- Opening Delimiter -

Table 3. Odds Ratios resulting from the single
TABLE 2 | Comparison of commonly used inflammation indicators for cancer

- Closing Delimiter -
- Opening Delimiter -

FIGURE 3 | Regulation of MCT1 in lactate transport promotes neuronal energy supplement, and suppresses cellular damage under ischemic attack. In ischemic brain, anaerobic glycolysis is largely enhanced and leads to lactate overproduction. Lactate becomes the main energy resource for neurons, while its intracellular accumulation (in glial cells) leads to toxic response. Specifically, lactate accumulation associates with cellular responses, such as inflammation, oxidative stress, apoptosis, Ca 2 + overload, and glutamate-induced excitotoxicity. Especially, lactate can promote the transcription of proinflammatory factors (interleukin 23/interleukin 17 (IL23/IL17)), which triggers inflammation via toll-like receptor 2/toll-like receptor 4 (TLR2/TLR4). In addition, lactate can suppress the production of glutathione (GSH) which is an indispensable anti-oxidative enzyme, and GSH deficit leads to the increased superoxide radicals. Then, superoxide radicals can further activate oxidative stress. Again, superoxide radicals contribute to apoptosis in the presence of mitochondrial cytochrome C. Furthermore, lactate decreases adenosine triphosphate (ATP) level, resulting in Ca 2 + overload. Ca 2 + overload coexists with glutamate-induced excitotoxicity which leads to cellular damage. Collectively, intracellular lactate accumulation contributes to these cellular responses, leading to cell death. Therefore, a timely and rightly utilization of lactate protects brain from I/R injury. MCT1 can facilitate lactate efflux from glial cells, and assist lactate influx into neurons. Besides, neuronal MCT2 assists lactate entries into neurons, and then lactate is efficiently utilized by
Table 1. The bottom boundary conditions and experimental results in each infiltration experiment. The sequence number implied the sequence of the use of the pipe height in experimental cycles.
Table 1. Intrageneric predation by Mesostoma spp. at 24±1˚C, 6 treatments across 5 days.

- Closing Delimiter -
- Opening Delimiter -

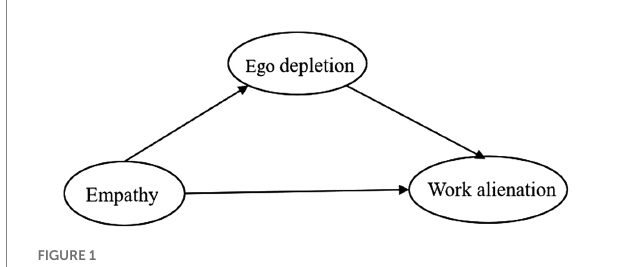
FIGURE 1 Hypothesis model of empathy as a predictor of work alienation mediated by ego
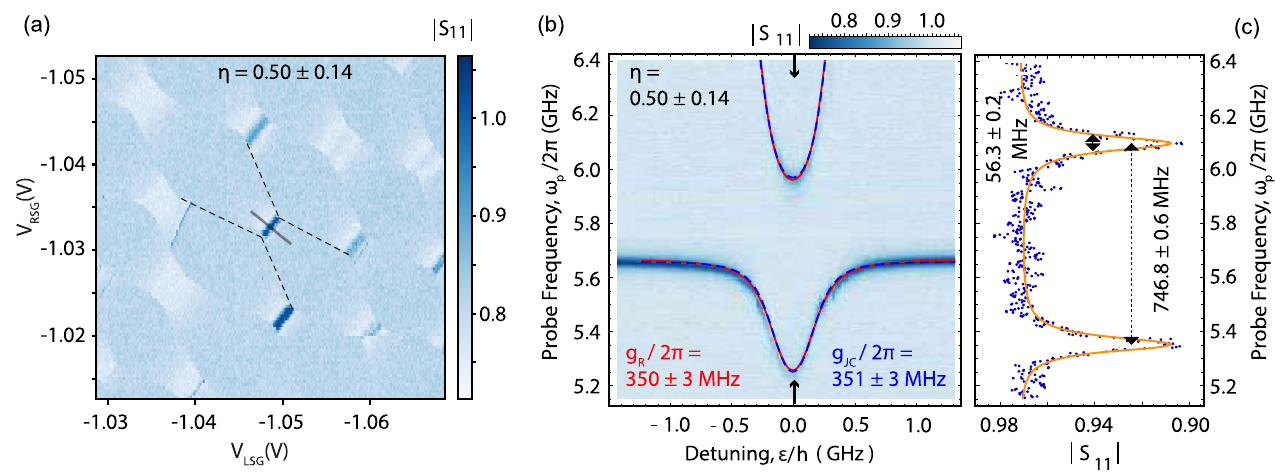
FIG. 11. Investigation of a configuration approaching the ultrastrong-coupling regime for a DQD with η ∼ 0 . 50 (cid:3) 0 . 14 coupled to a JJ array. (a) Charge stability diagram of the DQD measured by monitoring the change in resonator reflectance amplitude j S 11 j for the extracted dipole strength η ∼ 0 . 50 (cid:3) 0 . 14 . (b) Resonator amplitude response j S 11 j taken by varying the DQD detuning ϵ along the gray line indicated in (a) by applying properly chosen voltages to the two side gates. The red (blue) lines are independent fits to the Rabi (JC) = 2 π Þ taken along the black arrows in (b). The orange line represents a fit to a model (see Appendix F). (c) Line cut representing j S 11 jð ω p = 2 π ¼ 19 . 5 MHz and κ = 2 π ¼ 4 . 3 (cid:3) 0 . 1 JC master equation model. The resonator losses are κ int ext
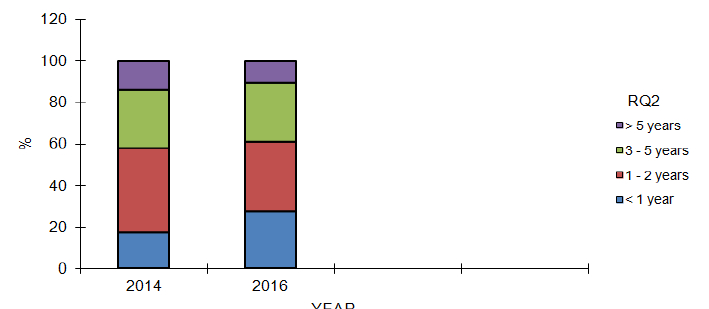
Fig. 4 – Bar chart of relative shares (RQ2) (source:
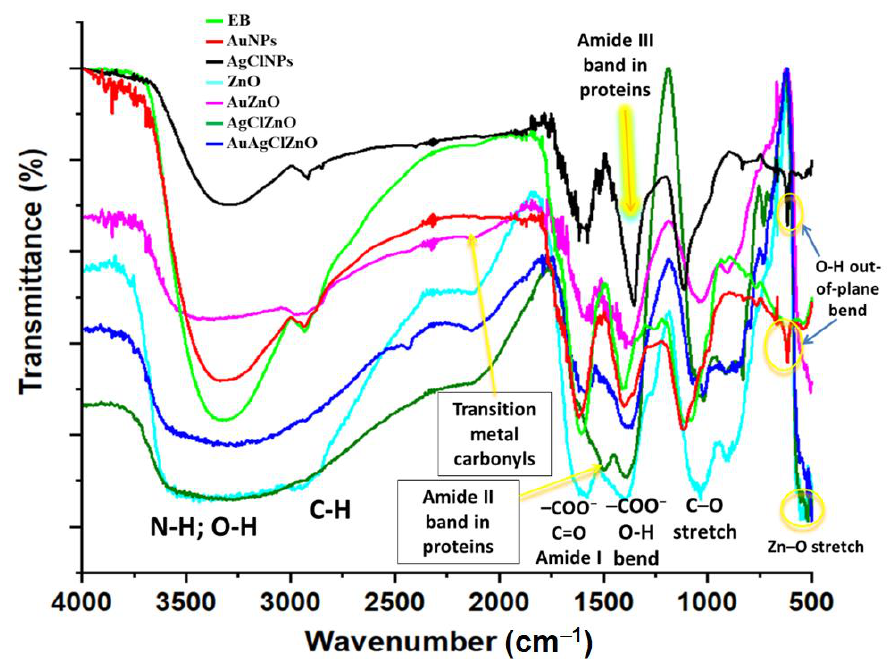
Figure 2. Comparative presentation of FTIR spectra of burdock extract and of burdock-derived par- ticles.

- Closing Delimiter -

> [AIM OF THE TASK]:
From the data above, show each line that contains "inflammation".

> [WRITTEN SOLUTION]:
TABLE 2 | Comparison of commonly used inflammation indicators for cancer
FIGURE 3 | Regulation of MCT1 in lactate transport promotes neuronal energy supplement, and suppresses cellular damage under ischemic attack. In ischemic brain, anaerobic glycolysis is largely enhanced and leads to lactate overproduction. Lactate becomes the main energy resource for neurons, while its intracellular accumulation (in glial cells) leads to toxic response. Specifically, lactate accumulation associates with cellular responses, such as inflammation, oxidative stress, apoptosis, Ca 2 + overload, and glutamate-induced excitotoxicity. Especially, lactate can promote the transcription of proinflammatory factors (interleukin 23/interleukin 17 (IL23/IL17)), which triggers inflammation via toll-like receptor 2/toll-like receptor 4 (TLR2/TLR4). In addition, lactate can suppress the production of glutathione (GSH) which is an indispensable anti-oxidative enzyme, and GSH deficit leads to the increased superoxide radicals. Then, superoxide radicals can further activate oxidative stress. Again, superoxide radicals contribute to apoptosis in the presence of mitochondrial cytochrome C. Furthermore, lactate decreases adenosine triphosphate (ATP) level, resulting in Ca 2 + overload. Ca 2 + overload coexists with glutamate-induced excitotoxicity which leads to cellular damage. Collectively, intracellular lactate accumulation contributes to these cellular responses, leading to cell death. Therefore, a timely and rightly utilization of lactate protects brain from I/R injury. MCT1 can facilitate lactate efflux from glial cells, and assist lactate influx into neurons. Besides, neuronal MCT2 assists lactate entries into neurons, and then lactate is efficiently utilized by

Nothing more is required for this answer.